D'ailleurs, à supposer que l'intelligence ou la raison parviennent à fixer une hiérarchie des fins admise par tous les
esprits, il resterait à nous assigner la fin qui devrait diriger notre action.
Car « assigner » dit plus que « constater ».
L'individu à qui on assigne une résidence, n'est pas libre de s'établir ailleurs.
L'assignation oblige.
Or, à supposer que
nos puissances cognitives puissent déterminer quelle est la fin la plus conforme à notre nature ou même la plus
désirable, on ne voit pas comment elles pourraient nous obliger à y tendre.
Dans le domaine moral, comme d'ailleurs dans les autres — technique, économique, politique...
—, le rôle des
fonctions rationnelles se borne donc à calculer les moyens d'atteindre les fins visées.
Pour assigner l'une ou l'autre
de ces fins à l'activité humaine, il faudrait, semble-t-il, l'intervention d'une autorité supérieure ayant le pouvoir de
commander.
II.
- RIEN, EN DEHORS D'ELLE, NE PEUT NOUS ASSIGNER DES FINS
Nous venons d'évoquer Dieu qui, pour la grande masse de ceux qui se conduisent d'après des principes moraux,
fonde l'obligation.
Mais si ce fondement peut suffire à une bonne chrétienne, le philosophe et même quiconque
réfléchit ne saurait s'en contenter.
Resterait à savoir, en effet : d'une part, pourquoi Dieu nous assigne une fin déterminée ; d'autre part, pourquoi nous
devons obéir à Dieu.
Si nous pouvons nous poser ces questions et y répondre, c'est parce que nous sommes doués
de raison, en sorte que le dernier mot revient à la raison et non à Dieu.

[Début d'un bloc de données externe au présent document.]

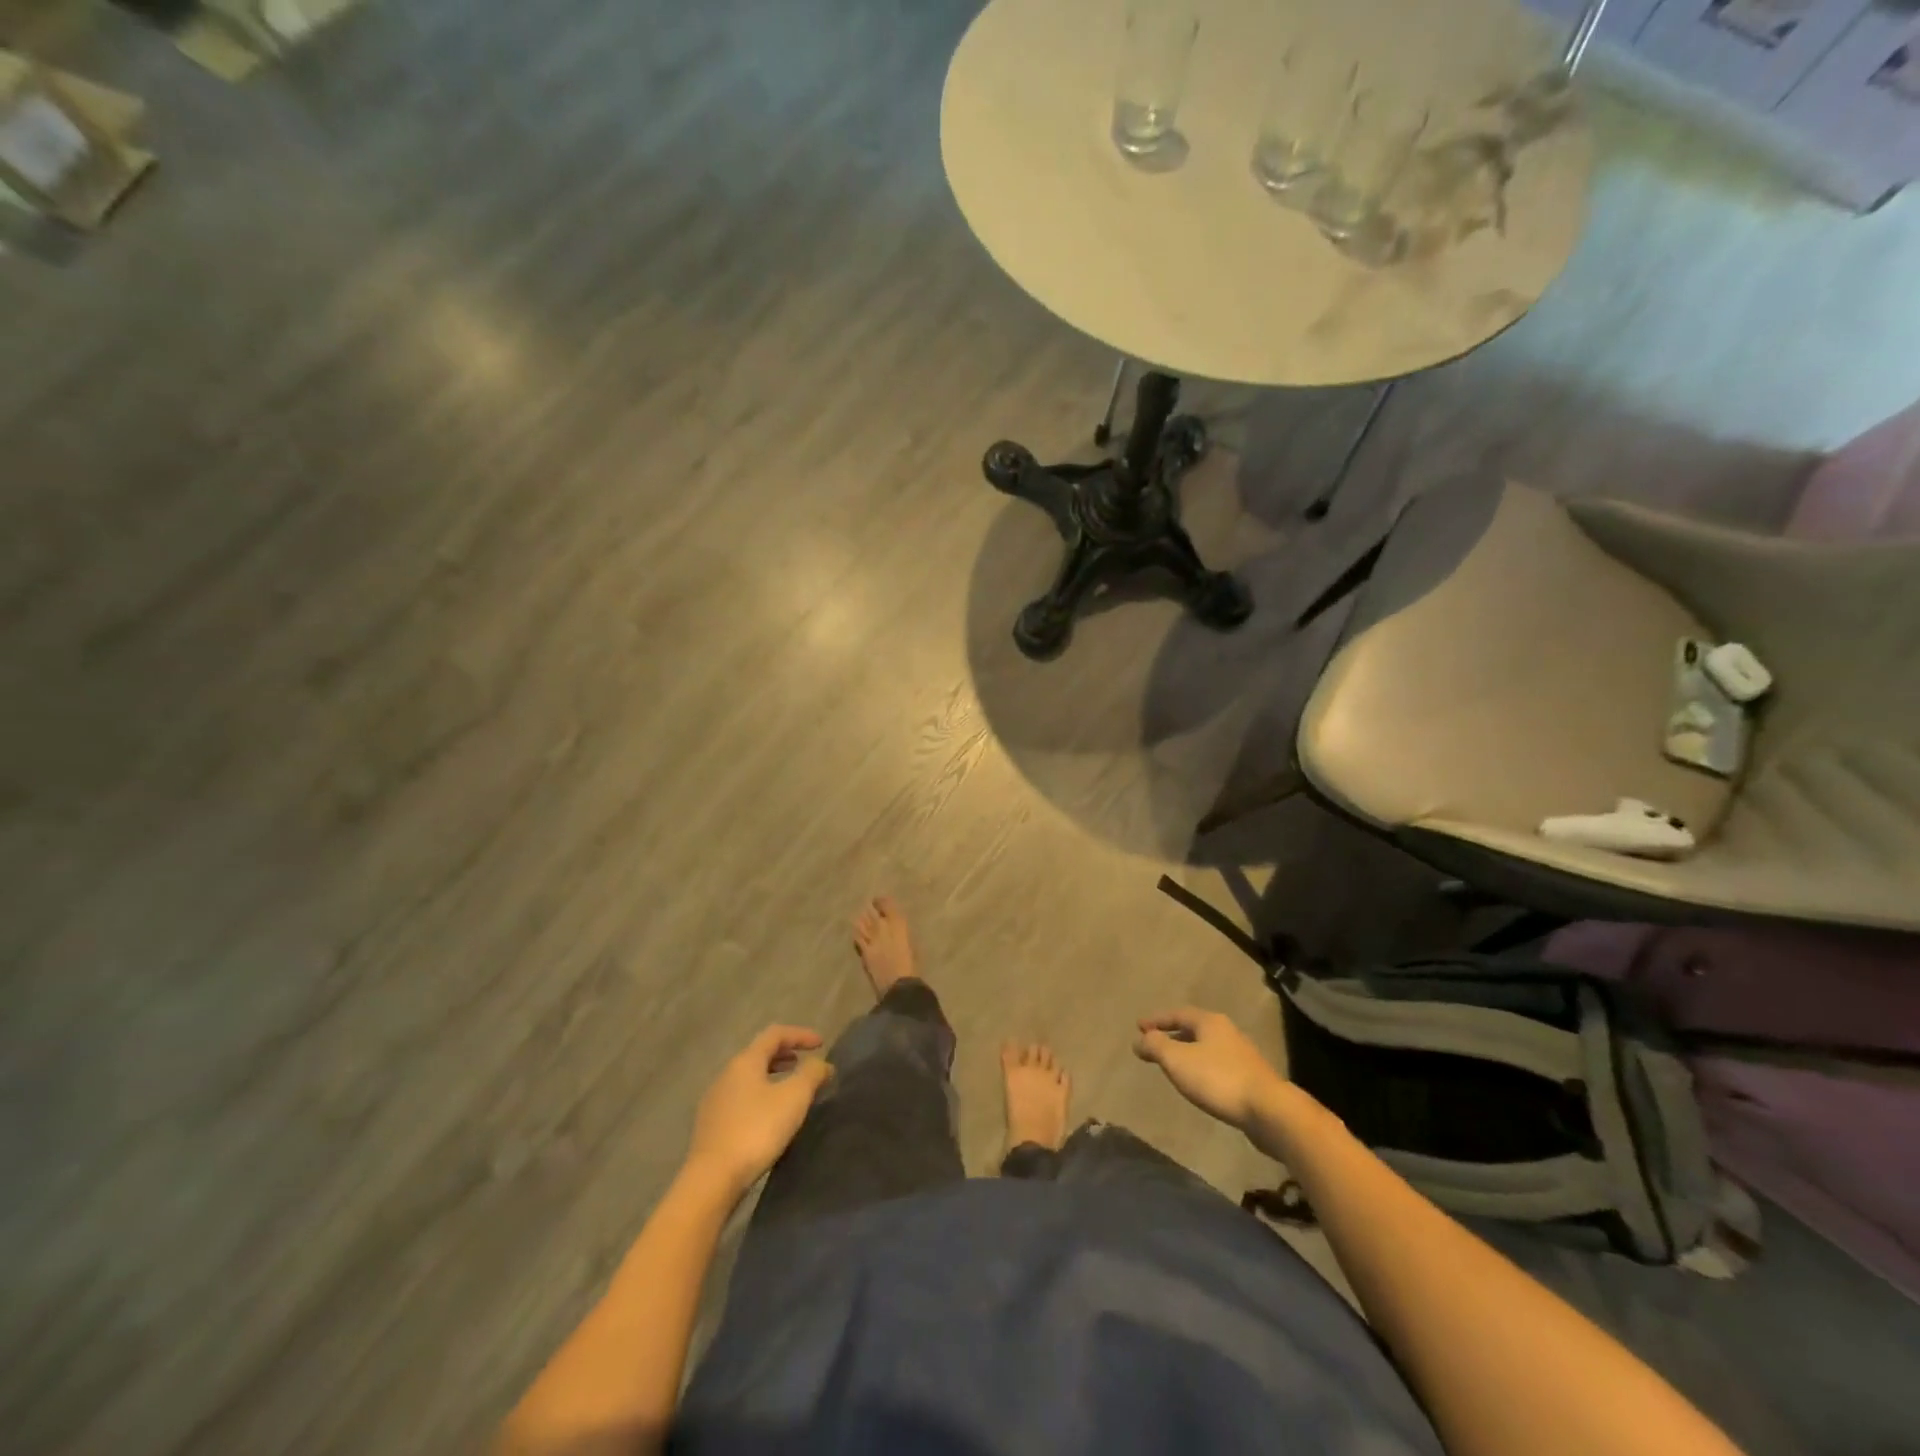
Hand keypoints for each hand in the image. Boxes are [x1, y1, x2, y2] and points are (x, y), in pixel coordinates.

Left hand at [686, 1025, 832, 1197]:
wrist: (712, 1179)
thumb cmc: (756, 1130)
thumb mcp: (794, 1098)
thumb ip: (811, 1074)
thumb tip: (822, 1064)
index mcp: (745, 1061)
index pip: (775, 1034)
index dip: (800, 1034)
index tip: (821, 1044)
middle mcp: (726, 1074)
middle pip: (759, 1053)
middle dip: (785, 1054)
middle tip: (805, 1063)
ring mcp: (715, 1100)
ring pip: (749, 1077)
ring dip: (773, 1075)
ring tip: (791, 1089)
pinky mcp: (711, 1125)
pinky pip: (741, 1098)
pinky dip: (761, 1095)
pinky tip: (770, 1116)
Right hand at [1133, 1007, 1282, 1129]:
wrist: (1269, 1110)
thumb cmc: (1218, 1079)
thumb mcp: (1178, 1060)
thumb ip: (1155, 1046)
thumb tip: (1138, 1040)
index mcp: (1210, 1022)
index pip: (1178, 1014)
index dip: (1157, 1020)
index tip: (1139, 1026)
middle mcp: (1227, 1032)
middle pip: (1194, 1028)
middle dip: (1172, 1035)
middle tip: (1154, 1044)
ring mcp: (1242, 1055)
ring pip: (1207, 1047)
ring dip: (1187, 1052)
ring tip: (1173, 1065)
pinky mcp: (1250, 1078)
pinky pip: (1217, 1065)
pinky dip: (1201, 1068)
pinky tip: (1198, 1083)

Or, nous l'avons dit, la raison perçoit des
faits et des rapports ; elle n'impose rien.
C'est pourquoi en fondant l'obligation sur l'autorité divine, on a
implicitement en vue les sanctions dont, comme l'autorité humaine, Dieu dispose contre ceux qui contreviennent à
sa loi.
Par suite, dans une éthique strictement théologique, l'activité morale ne serait motivée que par la crainte de
l'enfer, de même que la crainte du gendarme et de l'échafaud freine les impulsions à la délinquance.

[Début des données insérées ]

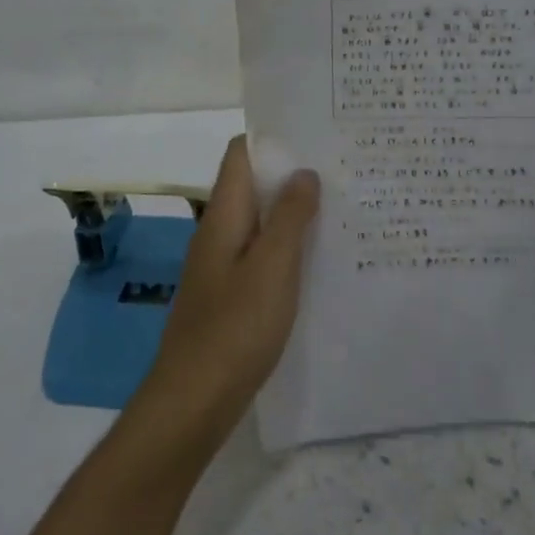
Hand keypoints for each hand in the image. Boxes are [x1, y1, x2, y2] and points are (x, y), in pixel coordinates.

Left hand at [135, 136, 319, 448]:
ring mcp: (221, 265)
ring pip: (259, 222)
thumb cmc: (235, 327)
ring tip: (338, 208)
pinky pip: (260, 255)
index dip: (273, 138)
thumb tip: (304, 172)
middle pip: (252, 186)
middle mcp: (218, 232)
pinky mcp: (229, 295)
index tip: (314, 134)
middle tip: (340, 171)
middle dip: (291, 175)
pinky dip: (286, 247)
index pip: (240, 155)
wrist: (194, 400)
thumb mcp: (273, 267)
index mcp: (224, 215)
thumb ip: (290, 217)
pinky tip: (317, 259)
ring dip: (291, 212)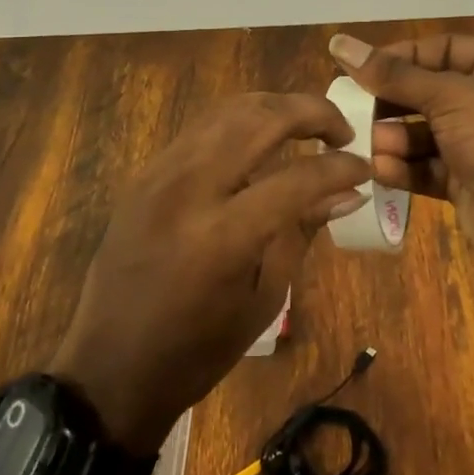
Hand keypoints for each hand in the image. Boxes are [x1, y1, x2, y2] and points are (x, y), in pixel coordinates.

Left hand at [52, 93, 370, 452]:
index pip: (297, 177)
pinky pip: (200, 130)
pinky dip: (239, 123)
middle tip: (340, 130)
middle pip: (260, 118)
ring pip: (227, 110)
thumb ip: (301, 232)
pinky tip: (259, 140)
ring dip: (274, 108)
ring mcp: (160, 173)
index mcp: (224, 235)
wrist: (110, 366)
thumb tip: (346, 192)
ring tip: (305, 125)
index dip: (340, 167)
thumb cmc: (197, 350)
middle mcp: (189, 188)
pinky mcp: (145, 173)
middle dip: (311, 112)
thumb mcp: (263, 298)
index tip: (363, 166)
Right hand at [328, 33, 473, 280]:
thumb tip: (339, 42)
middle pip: (430, 90)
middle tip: (352, 107)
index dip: (401, 56)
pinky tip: (381, 170)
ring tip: (368, 144)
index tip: (359, 67)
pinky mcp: (471, 181)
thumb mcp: (449, 95)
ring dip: (395, 137)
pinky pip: (429, 166)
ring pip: (426, 131)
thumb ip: (392, 74)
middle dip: (392, 102)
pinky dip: (405, 167)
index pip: (444, 48)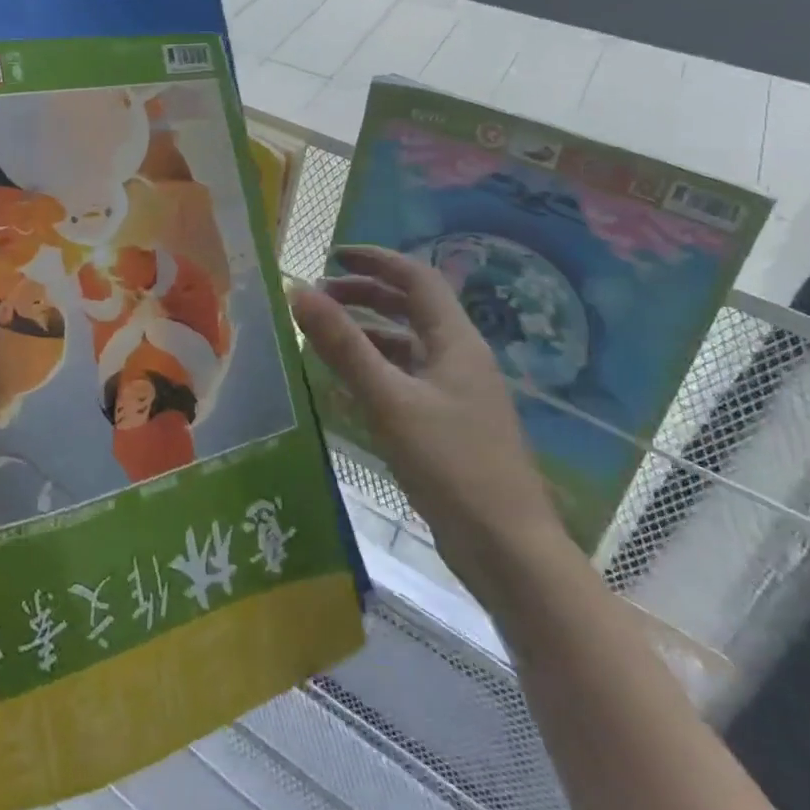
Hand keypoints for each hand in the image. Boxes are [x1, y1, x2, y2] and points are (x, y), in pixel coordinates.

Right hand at [290, 246, 572, 605]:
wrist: (509, 552)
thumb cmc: (452, 466)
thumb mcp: (389, 401)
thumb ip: (344, 346)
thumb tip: (300, 292)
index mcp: (456, 342)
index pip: (417, 278)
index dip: (375, 261)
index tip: (332, 258)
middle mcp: (460, 359)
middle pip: (411, 308)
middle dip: (365, 295)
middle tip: (320, 298)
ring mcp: (457, 394)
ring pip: (408, 346)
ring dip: (368, 333)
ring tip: (324, 339)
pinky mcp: (449, 425)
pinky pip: (407, 380)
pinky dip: (376, 371)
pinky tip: (346, 388)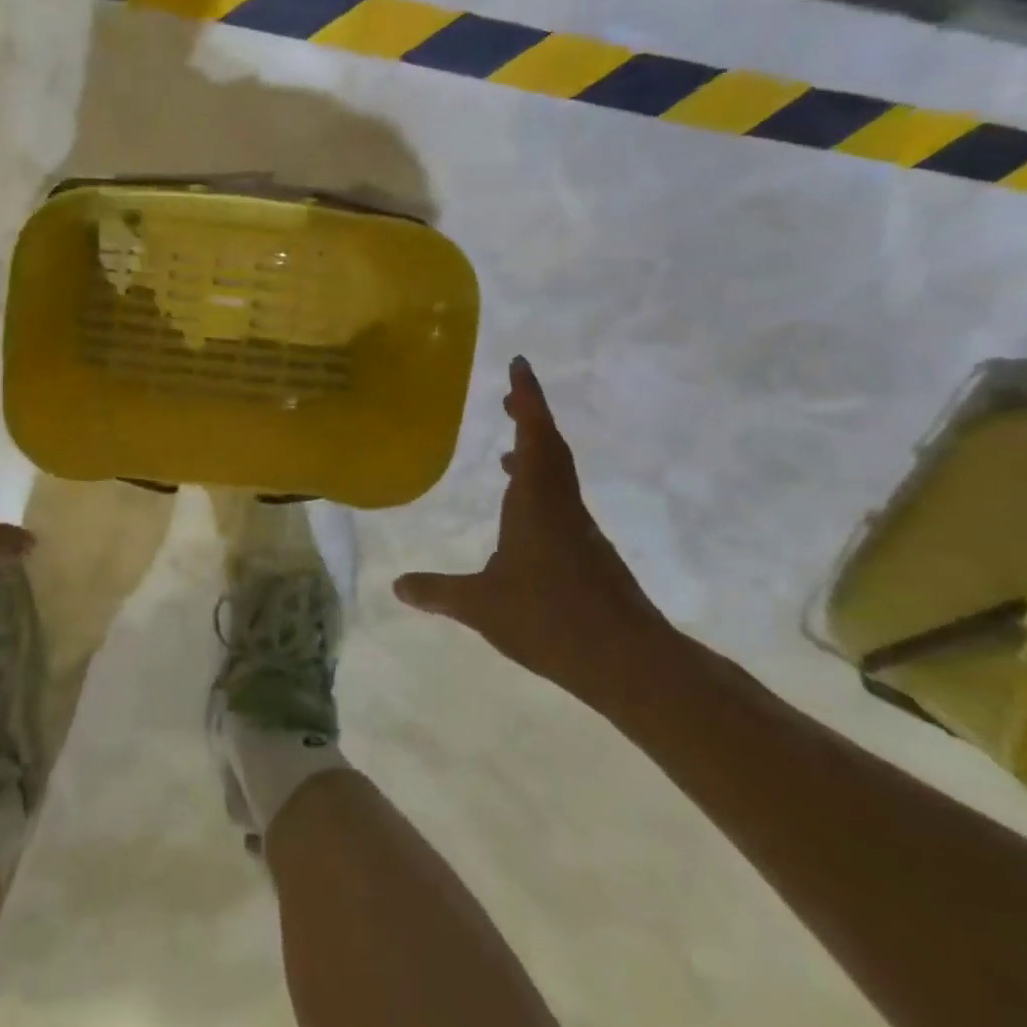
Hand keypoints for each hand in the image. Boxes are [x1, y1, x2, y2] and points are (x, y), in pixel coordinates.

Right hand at [393, 358, 670, 698]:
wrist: (629, 662)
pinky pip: (561, 502)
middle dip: (530, 417)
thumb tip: (397, 585)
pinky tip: (522, 514)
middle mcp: (561, 505)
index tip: (520, 365)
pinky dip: (540, 487)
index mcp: (536, 502)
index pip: (534, 436)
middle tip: (508, 398)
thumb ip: (439, 592)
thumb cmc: (550, 620)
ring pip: (558, 475)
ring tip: (506, 454)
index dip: (527, 399)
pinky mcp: (590, 553)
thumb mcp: (482, 606)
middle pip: (549, 447)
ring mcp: (580, 529)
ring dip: (535, 453)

On ne saurait, évidemment, reconnaître de valeur morale à des fins poursuivies pour des motifs aussi intéressés.
Ce que nous venons de dire d'une morale strictement théologique vaut aussi, à plus forte raison, d'une morale de
genre sociologique, que la société qui assigne les fins de notre action soit la nation, la patrie, la race, l'humanité...
En effet, cette assignation donne lieu aux mêmes pourquoi, et c'est aussi la raison qui les pose et qui y répond.
Ici
encore, de pourquoi en parce que et de parce que en pourquoi, nous sommes amenés à reconnaître le dernier mot à.